There is currently a balance of £4.5 million in the player protection account, although £3.2 million is owed to customers who still have money in their Football Index accounts, leaving the operator with a £1.8 million surplus.
The main challenge left for both administrators and the courts is to establish the cut off date for from which cash balances should be paid, having been left with three options – the date the platform was suspended on 11 March, the date when parent company BetIndex entered administration on 26 March, or a later date than either.
Furthermore, in addition to owing money to former customers with ongoing account balances, some users are still owed dividends by the company – profits made from investing in football players via the trading exchange platform.

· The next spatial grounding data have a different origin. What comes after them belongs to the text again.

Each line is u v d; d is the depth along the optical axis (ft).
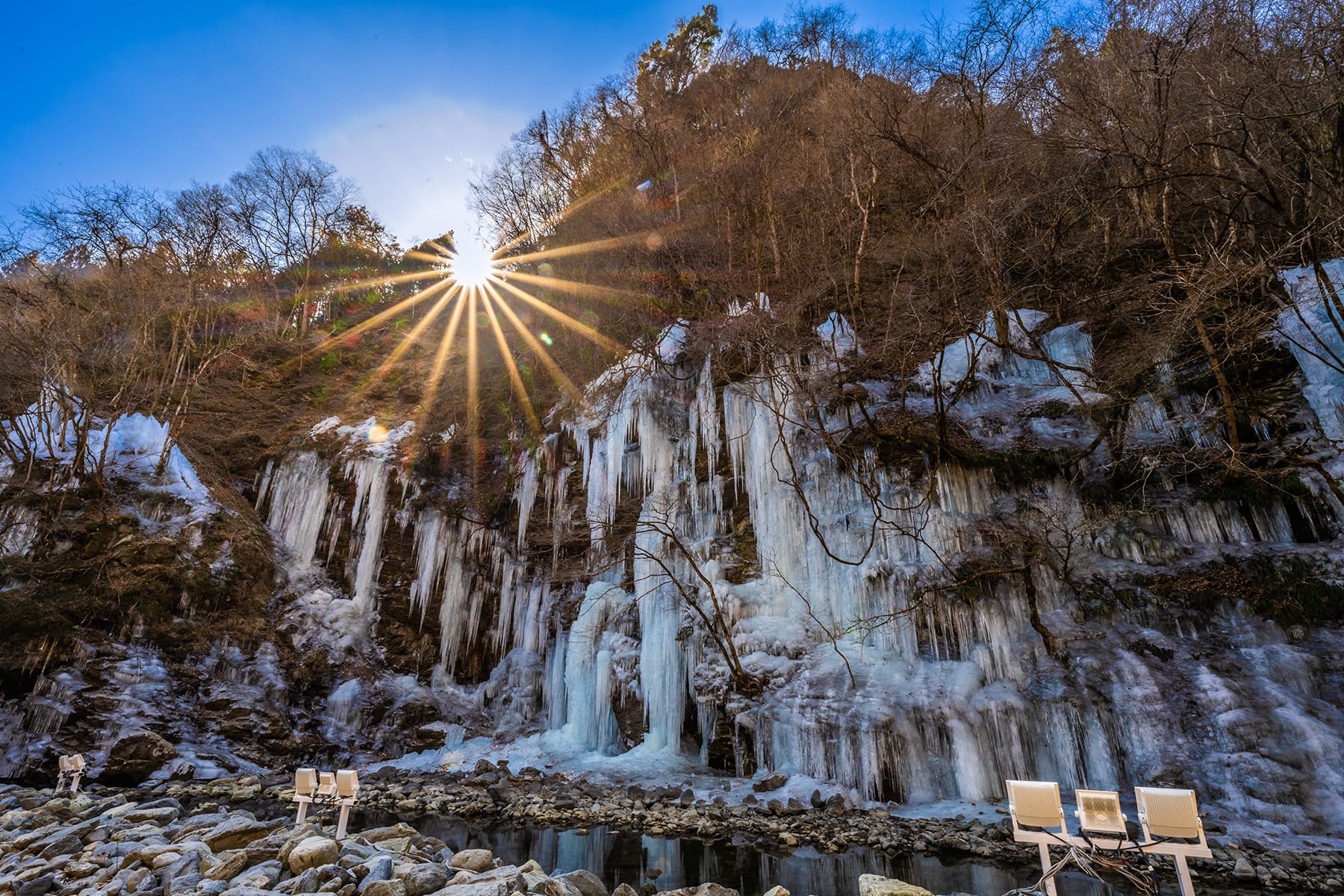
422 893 20.34
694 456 55.88
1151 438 43.39
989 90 57.93
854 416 50.21
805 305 60.85
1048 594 39.27
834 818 31.53
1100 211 52.19
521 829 32.35
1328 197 40.78
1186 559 37.55
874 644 41.01
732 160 74.02
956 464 44.73
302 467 70.59
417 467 69.36
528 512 65.41
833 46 88.02
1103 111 46.01
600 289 80.02
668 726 45.73
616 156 90.43
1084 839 17.90
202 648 52.44
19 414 63.31
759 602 46.24
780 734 39.01
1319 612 32.81
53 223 75.56
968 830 29.04
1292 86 39.68
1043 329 54.49
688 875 24.88
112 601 49.85
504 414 76.54
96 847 24.79
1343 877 22.48
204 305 85.20
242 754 48.24
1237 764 29.17
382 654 60.95
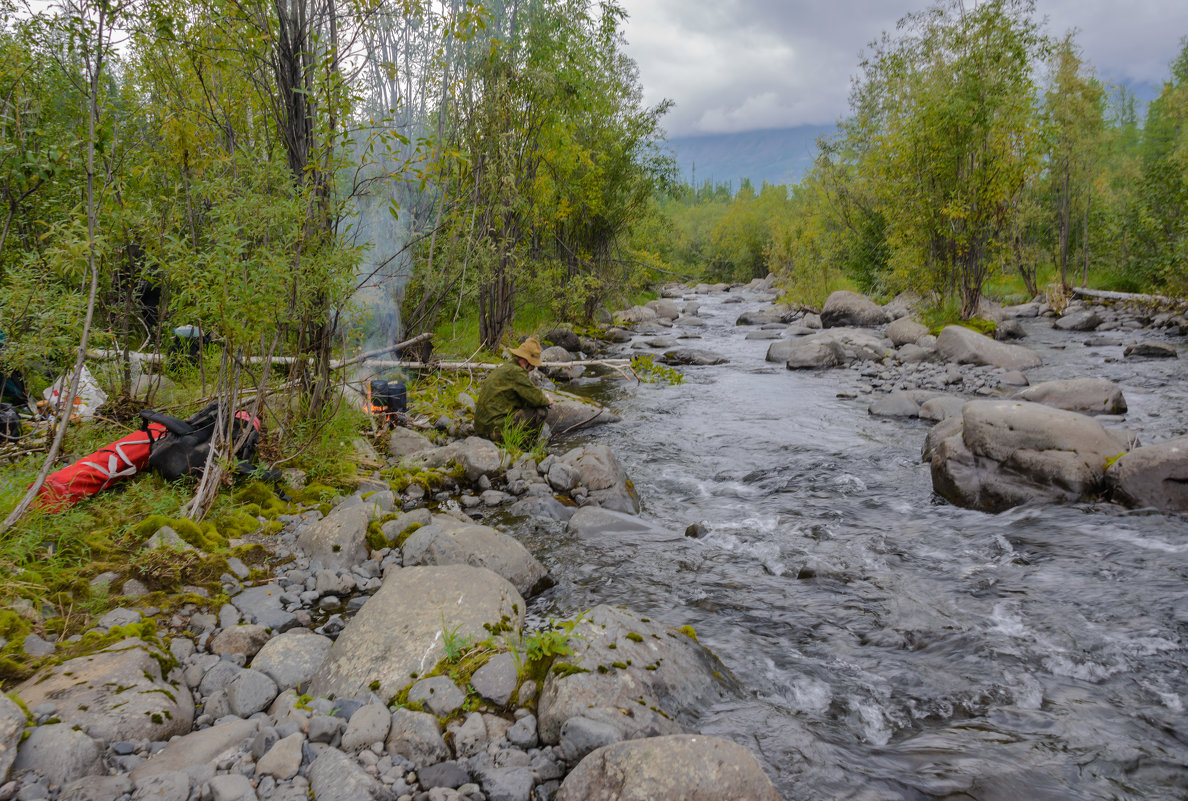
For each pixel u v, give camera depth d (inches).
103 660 122.8
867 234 1098.1
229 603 160.4
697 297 1641.2
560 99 516.1
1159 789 113.4
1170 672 147.5
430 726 114.3
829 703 138.3
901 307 952.3
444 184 394.0
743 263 2126.0
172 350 309.1
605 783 100.4
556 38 497.7
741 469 307.9
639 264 898.7
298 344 246.8
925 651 158.2
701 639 162.9
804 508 257.0
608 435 364.5
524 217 543.2
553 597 184.2
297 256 220.7
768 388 499.8
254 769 105.9
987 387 475.8
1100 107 974.4
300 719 116.6
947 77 702.5
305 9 261.9
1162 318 738.8
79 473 189.9
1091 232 1059.9
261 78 262.8
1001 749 123.5
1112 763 119.6
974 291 738.2
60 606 144.5
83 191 229.6
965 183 703.7
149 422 216.4
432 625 141.6
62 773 97.3
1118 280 1031.0
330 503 223.3
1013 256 881.5
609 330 777.6
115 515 184.5
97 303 257.9
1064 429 250.1
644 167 783.1
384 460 281.9
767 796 99.7
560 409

Begbies Traynor’s opening claim’s process, beginning in April, was open to all former Football Index customers, including those who had previously self-excluded via Gamstop.
If a cut-off date for the payment of dividends is not determined, Football Index will be liable to pay a further £550,000 per week at the current rate, leaving it in default by 22 April.
If a later cut-off date is set, customers who still have active bets on the platform would benefit the most, as this would entitle them to a greater share of the funds through winning dividends.
The case was initially taken to the High Court on Wednesday, shortly after BetIndex insolvency practitioners Begbies Traynor initiated the hearing on Monday, where it was expected to be heard by the Insolvency List at the Business and Property Courts of England and Wales.
Begbies Traynor had called for the courts to hear the case as soon as possible, citing stress caused to customer’s as a result of the collapse of Football Index, due to some losing hundreds of thousands of pounds in investments and dividends.
The demise of the football trading exchange was triggered by a mass withdrawal of customers due to its decision to cut dividends on players from 14p to 3p, resulting in many customer’s winnings on the site dropping significantly.
Significant criticism has been levied at the UK Gambling Commission (UKGC), which was accused of acting too late in suspending Football Index’s gaming licence the day after the collapse, whilst the DCMS has conducted an independent probe into the events.
Additionally, some customers have sought the representation of law firm Leigh Day, which confirmed that an investigation of the UKGC’s actions regarding Football Index will constitute a core part of its legal case.
BetIndex is still hopeful that its trading platform could be resurrected in a ‘restructured form’ in time for the 2021/22 football season.